I remain impressed with the fact that Bradley, a Canadian author, took to writing late in life. In fact, the first book in this series was published when he was seventy. The list of classic authors who were long dead by that age is far longer than the list of those who wrote any significant work after that age. One of the many benefits of our modern age.
The basic premise of the books is that Flavia de Luce, an eleven year old with a passion for chemistry, and powers of deduction and observation beyond her years, solves murders, which conveniently happen within her village. (I don’t mean to be snarky. This is a necessary convention of the murder mystery genre - particularly the British tradition.)
Flavia is a delightful character for many reasons, particularly her impulsiveness and candor which make her believably young. She also has a sharp tongue the ability to make quick, if not always wise, decisions. Her family and those relationships are also interesting. This book continues the development of those relationships in a more nuanced direction that was started in the last book.
The title of the book, like the others, comes from a literary quotation. (In this case, it comes from The Lady Of Shalott, by Tennyson.)

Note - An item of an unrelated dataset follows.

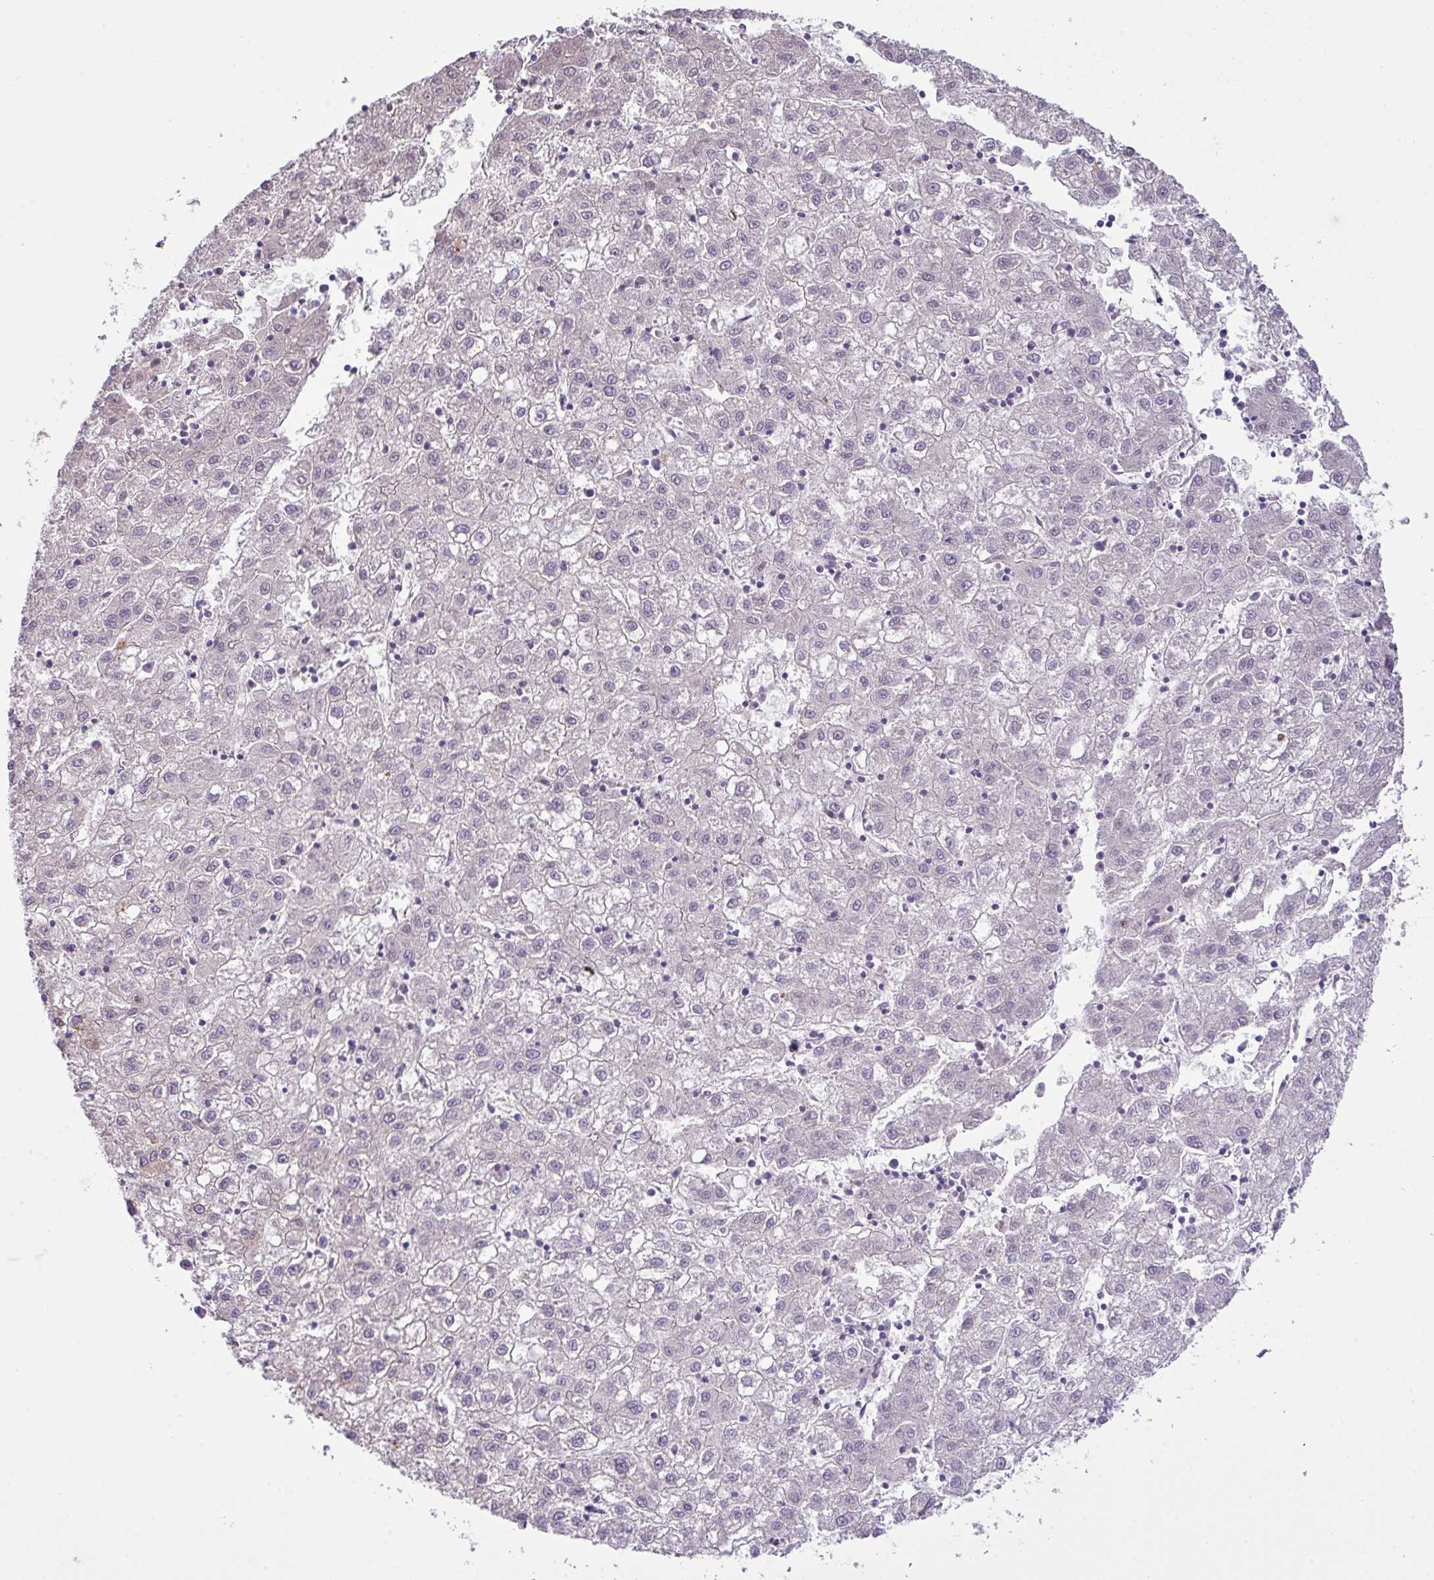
{"staining": {"intensity": "negative", "quantity": "none", "location": "none"}, "tissue": "liver cancer", "cell_type": "Tumor cells", "image_type": "cancer", "snomed": [{"axis": "morphology", "description": "Carcinoma, Hepatocellular, NOS"}, {"axis": "topography", "description": "Liver"}], "caption": "An image of liver cancer (hepatocellular carcinoma) stained for a protein exhibits no brown staining in tumor cells. (DAB immunohistochemistry (IHC), high magnification).", "gene": "PIK3R5", "patient": {"sex": "male", "age": 72}}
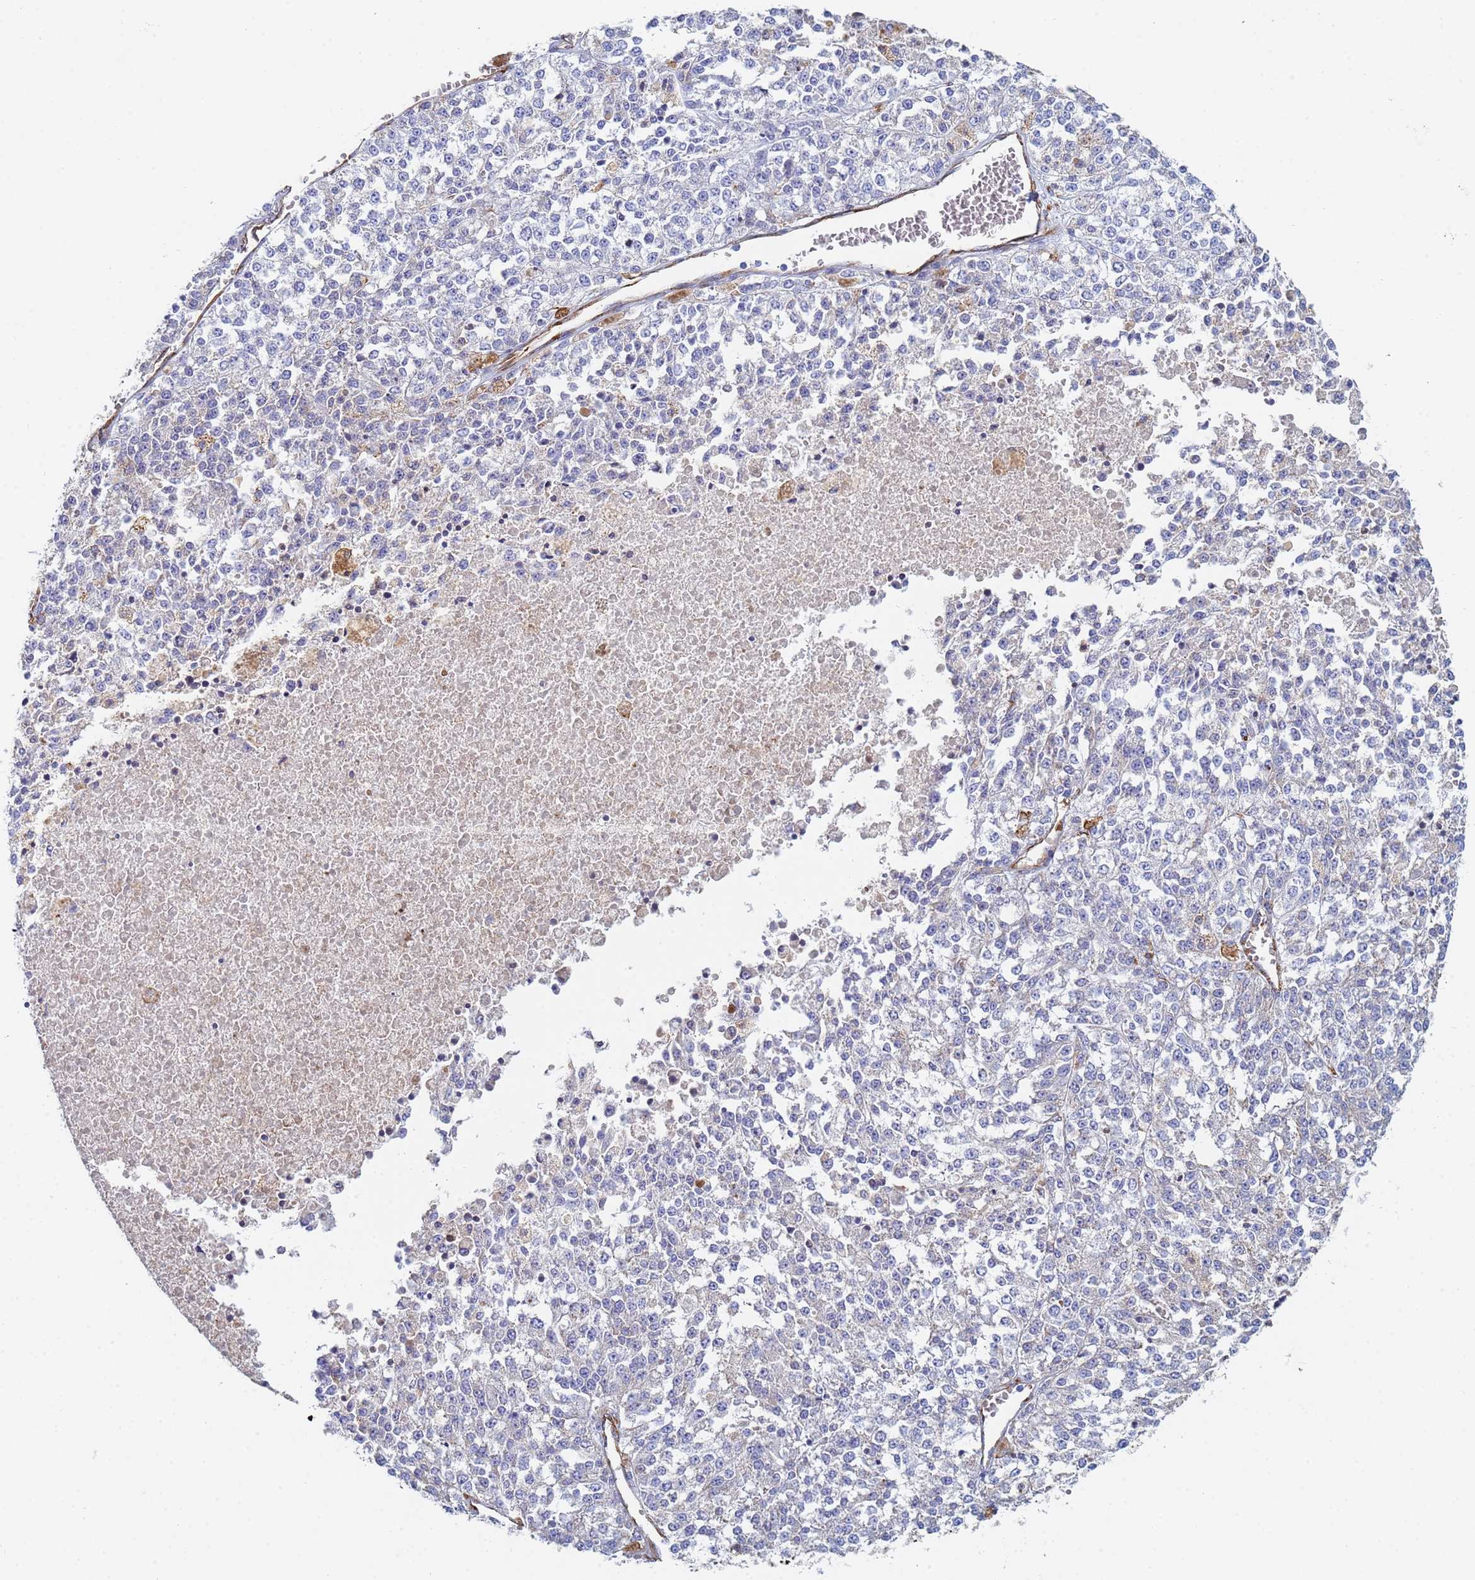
{"staining": {"intensity": "negative", "quantity": "none", "location": "none"}, "tissue": "melanoma", "cell_type": "Tumor cells", "image_type": "cancer", "snomed": [{"axis": "morphology", "description": "Malignant melanoma, NOS"}, {"axis": "topography", "description": "Skin"}], "caption": "Tumor cells are negative for protein expression in human malignant melanoma.", "gene": "GDAP2", "patient": {"sex": "female", "age": 64}}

This particular mystery reminded me a bit of the second in the series in that nearly half of the book goes by before the murder occurs. Thus, there isn’t much time to unravel the mystery. In fact, things happen a bit too fast for my taste at the end. However, as in the other book, this does leave time for more development of the characters before the plot takes over. Also, like the second in the series, the plot revolves around the entertainment industry.
I am not going to give any spoilers, since I feel that is a mean thing to do when discussing a mystery. All of what I say regarding the plot can be found on the back of the book.
The De Luce family is heavily in debt, partially due to the maintenance of their property, Buckshaw; so in an attempt to stay out of bankruptcy, Flavia’s father rents it to a movie studio for filming. This brings a whole hoard of people together, so there are plenty of suspects when the murder occurs - particularly since a snowstorm strands everyone at the estate. Unlike the other books, where the village itself figures prominently in the story, this one takes place entirely at Buckshaw. I did miss the village a bit, but it was fun to read more about the old house and its history. As I noted before, Flavia’s relationship with her sisters and father was explored more in this book, and the close proximity helped with that development.
As in the other books, chemistry plays a role in the plot. I really appreciate that Bradley took the time to get the facts right. In too many books, science, math, and other verifiable facts are treated carelessly. (Don’t even get me started on music. Particularly music in movies.) It is nice to know that the author cares enough about the details to look things up.
As with each of these books, there are a number of delightful lines. Bradley is obviously well read - my favorite Victorian, Anthony Trollope gets a mention in one of the others - and both literary and musical references abound. (He gets the music right too.)
I like the one delivered by the vicar, who, to his wife’s neverending annoyance, has an irreverent streak. He enters from the increasing snow.
“It’s coming down as if all the angels and archangels are plucking chickens.”
That one made me smile. And also this one, by Flavia, who is not exactly sure how babies are born.
The fetching of water at a birth was, I had learned from the cinema and countless plays on the wireless, a ritual that might as well have been the Eleventh Commandment, though why boiling water was invariably specified was beyond me. It seemed hardly likely to be used to baste the mother without risk of serious burns, and it was simply beyond belief that a newborn would be immersed in a liquid having a temperature of 212 degrees on the Fahrenheit scale - unless, of course, that was the reason for newly delivered babies having that lobsterish color I’d seen in the cinema.
I also learned a fun British word from this book: pantechnicon. Apparently, this is what we Americans would call a “moving van,” or something similar. The original ones were horse-drawn, and were tall and narrow so as to fit in the small streets of the older sections of town.
As with all of the Flavia books, this one is a nice light read, perfect for a summer vacation book. (I read it while camping with the kids.)
A horse-drawn pantechnicon.
A pantechnicon from the 1950s, the setting for the Flavia books. (Technically a 1947 - but it would have been in common use in the 1950s.)